With midterm elections right around the corner, Grand Rapids attorney, Tom Sinas, explains Michigan’s Proposition 2, which is on the ballot next week and proposes an updated method for redistricting.
Michigan’s Current State of Redistricting Laws
Right now in Michigan, there’s a true intersection of law and politics with regard to how we draw our legislative districts. These laws are somewhat vague and loose. District lines are currently drawn by the political party that’s in power when redistricting occurs, which is every 10 years, with the next redrawing coming up in 2021.
While Michigan has a few basic laws regarding redistricting, there are also several federal laws that govern redistricting. These laws state redistricting can’t be used to discriminate against people and that a state must have equal numbers of people in the districts. Neither state nor federal regulations prevent oddly shaped districts, leaving that up to the political party in power at the time.
History of Michigan Prop 2
This summer, a case made its way all the way to the Michigan Supreme Court begging one question: is it legally appropriate to put the question of redistricting before Michigan voters at the midterms? And the majority of the Supreme Court decided yes, this is a question that should go on a ballot proposal.

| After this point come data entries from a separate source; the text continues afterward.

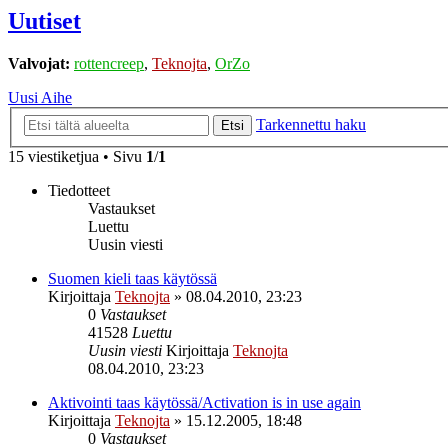
Uutiset
Valvojat:
rottencreep
,
Teknojta
,
OrZo
Uusi Aihe
Tarkennettu haku
Etsi
15 viestiketjua • Sivu
1
/
1
Tiedotteet
Vastaukset
Luettu
Uusin viesti
Suomen kieli taas käytössä
Kirjoittaja
Teknojta
»
08.04.2010, 23:23
0
Vastaukset
41528
Luettu
Uusin viesti
Kirjoittaja
Teknojta
08.04.2010, 23:23
Aktivointi taas käytössä/Activation is in use again
Kirjoittaja
Teknojta
»
15.12.2005, 18:48
0
Vastaukset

Redistricting and What You Should Know
If passed on November 6, Proposition 2 will give an independent commission control over drawing new legislative districts instead of leaving it up to politicians. This commission would be made of 13 citizens appointed by the Secretary of State, composed of five independents, four Democrats, and four Republicans. The commission will be tasked with drawing new legislative maps. Michigan Prop 2 also includes some provisions the citizen commission must abide by. For example, maps must not be drawn disproportionately in favor of one political party over another.
Only time will tell if we’ll stick with the current method of redistricting in Michigan or vote in a new means to draw these district lines.